The IRR of the project is 10%, which is lower than that of the company’s actual hurdle rate of 12%
- There would be no impact over the fixed cost for the depreciation cost, because it deals entirely with the variable cost for the next 5years in total. The variable cost would certainly increase in this particular scenario leads to lower down the net income and gross income of the company s a whole. It is an important provision which needs to be taken into account. However, it will impact on the cash flow of the company, because depreciation would always add back in the cash flows.
V. Conclusion
The case of ABC Company has been analyzed in this particular assignment and there are numerous facts which have been found and analyzed in this particular provision. According to the requirement the conclusion should be divided into three different sections.
- The major risks which have been associated with this particular project is the association of financial based risk. According to the computation of this particular research, it is clear that the project would not be worthwhile for the company and it will not bring any sort of synergy effect over the company in total.
- As a management accountant, my responsibility to identify all the loopholes of the project and also analyze the effects which may be encountered by the company while having this particular project.
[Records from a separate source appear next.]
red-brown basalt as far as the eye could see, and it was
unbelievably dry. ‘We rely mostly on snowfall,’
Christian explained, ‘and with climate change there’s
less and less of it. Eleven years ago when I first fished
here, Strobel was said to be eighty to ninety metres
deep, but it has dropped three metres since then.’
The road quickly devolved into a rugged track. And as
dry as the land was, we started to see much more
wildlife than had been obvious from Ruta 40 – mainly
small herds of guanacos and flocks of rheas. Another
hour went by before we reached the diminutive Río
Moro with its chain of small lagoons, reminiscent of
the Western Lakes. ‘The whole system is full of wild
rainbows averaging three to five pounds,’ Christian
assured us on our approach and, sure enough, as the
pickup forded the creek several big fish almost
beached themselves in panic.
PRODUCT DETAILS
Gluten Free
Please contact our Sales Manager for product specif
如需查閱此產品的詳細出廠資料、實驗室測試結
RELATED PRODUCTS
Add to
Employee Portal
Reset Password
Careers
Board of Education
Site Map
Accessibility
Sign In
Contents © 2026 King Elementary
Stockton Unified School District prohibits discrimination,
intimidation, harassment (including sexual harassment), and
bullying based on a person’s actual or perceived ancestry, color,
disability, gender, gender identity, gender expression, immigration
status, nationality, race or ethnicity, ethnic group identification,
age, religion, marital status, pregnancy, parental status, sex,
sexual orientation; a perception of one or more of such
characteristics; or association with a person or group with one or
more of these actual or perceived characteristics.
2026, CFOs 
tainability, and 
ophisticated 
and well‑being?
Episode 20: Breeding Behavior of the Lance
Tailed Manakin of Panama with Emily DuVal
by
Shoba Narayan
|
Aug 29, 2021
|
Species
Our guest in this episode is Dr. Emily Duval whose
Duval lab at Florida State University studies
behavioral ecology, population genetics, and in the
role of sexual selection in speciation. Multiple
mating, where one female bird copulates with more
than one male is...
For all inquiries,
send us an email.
All of these things have been found in the area of Project Management and the recommendations related to mitigate the same are mentioned below
- There is only a single recommendation to the CEO, which is that increase the per year cash flow by decreasing the cost or increasing the revenue of the company, otherwise it is better for ABC company to not to undertake this project into consideration.
H. Kent Baker, P. E. (2011). Capital Budgeting Valuation: Financial Analysis for Today's Investment Projects. New York: John Wiley & Sons.